## WORK TO COMPLETE
Copy the rows below word for word, starting at the line with "rava a platba" and going up to and including the line with "Spona (90 mm) Ø 250 je určená na každý spoj". Leave out every other line.

[Saved data entries]
[Start of section]
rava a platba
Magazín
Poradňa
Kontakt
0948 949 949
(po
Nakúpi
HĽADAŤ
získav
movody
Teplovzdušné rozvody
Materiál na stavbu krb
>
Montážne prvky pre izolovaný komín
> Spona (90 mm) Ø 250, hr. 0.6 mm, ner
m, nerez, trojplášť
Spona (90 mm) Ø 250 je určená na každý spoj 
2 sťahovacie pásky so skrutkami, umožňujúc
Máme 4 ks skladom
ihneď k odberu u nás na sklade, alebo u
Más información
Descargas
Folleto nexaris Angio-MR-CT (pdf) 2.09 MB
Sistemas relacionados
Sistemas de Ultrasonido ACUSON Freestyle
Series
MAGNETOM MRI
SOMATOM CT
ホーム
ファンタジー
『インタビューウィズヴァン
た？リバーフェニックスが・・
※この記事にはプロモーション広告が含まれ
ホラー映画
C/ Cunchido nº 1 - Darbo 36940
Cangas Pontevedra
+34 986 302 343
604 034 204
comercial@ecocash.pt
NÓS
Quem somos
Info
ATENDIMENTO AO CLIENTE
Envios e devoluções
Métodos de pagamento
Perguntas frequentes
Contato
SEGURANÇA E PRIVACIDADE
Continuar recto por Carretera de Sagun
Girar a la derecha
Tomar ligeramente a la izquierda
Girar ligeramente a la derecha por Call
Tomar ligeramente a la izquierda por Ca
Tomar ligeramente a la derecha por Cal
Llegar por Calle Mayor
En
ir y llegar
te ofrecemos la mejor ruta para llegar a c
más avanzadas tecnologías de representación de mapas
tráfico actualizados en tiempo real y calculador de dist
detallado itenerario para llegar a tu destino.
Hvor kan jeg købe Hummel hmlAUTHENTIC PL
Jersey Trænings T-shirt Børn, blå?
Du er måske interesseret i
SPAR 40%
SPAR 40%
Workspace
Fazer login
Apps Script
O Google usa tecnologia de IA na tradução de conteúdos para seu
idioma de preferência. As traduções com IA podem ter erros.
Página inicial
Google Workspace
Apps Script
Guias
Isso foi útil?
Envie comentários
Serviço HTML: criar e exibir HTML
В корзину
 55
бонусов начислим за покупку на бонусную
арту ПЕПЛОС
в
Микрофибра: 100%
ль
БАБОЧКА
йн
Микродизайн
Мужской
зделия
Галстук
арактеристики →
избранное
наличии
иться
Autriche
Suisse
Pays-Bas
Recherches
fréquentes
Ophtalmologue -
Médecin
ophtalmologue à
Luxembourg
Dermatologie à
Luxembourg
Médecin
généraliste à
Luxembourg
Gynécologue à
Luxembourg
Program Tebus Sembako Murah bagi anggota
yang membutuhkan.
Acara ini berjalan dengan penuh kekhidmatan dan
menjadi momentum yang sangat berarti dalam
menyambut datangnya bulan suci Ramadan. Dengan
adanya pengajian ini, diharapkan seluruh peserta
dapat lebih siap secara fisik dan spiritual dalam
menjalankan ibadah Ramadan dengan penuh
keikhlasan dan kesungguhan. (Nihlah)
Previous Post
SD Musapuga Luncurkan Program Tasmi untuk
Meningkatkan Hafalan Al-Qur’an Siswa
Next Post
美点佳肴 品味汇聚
[End of section]
[Start of section]
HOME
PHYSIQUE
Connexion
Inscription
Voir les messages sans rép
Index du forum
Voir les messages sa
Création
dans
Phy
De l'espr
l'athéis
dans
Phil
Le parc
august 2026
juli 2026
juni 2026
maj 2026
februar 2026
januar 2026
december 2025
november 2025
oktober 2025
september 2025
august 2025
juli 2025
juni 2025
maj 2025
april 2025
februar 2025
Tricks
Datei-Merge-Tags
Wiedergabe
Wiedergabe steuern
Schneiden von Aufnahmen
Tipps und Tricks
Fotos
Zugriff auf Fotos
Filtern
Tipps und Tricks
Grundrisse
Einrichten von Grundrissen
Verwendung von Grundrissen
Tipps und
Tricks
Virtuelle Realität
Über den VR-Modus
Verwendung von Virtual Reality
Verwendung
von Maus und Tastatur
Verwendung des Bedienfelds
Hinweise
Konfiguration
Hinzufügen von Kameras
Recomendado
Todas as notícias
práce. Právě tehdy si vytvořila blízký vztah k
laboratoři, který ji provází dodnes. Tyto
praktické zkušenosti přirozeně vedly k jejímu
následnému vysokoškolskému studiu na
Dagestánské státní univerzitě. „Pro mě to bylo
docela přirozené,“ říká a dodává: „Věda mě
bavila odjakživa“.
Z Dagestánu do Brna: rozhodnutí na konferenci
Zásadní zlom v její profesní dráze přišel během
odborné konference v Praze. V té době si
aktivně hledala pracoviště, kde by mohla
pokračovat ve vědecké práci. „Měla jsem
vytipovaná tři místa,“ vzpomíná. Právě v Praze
[End of section]
## EXERCISE ANSWER
rava a platba
Magazín
Poradňa
Kontakt
0948 949 949
(po
Nakúpi
HĽADAŤ
získav
movody
Teplovzdušné rozvody
Materiál na stavbu krb
>
Montážne prvky pre izolovaný komín
> Spona (90 mm) Ø 250, hr. 0.6 mm, ner
m, nerez, trojplášť
Spona (90 mm) Ø 250 je určená na každý spoj 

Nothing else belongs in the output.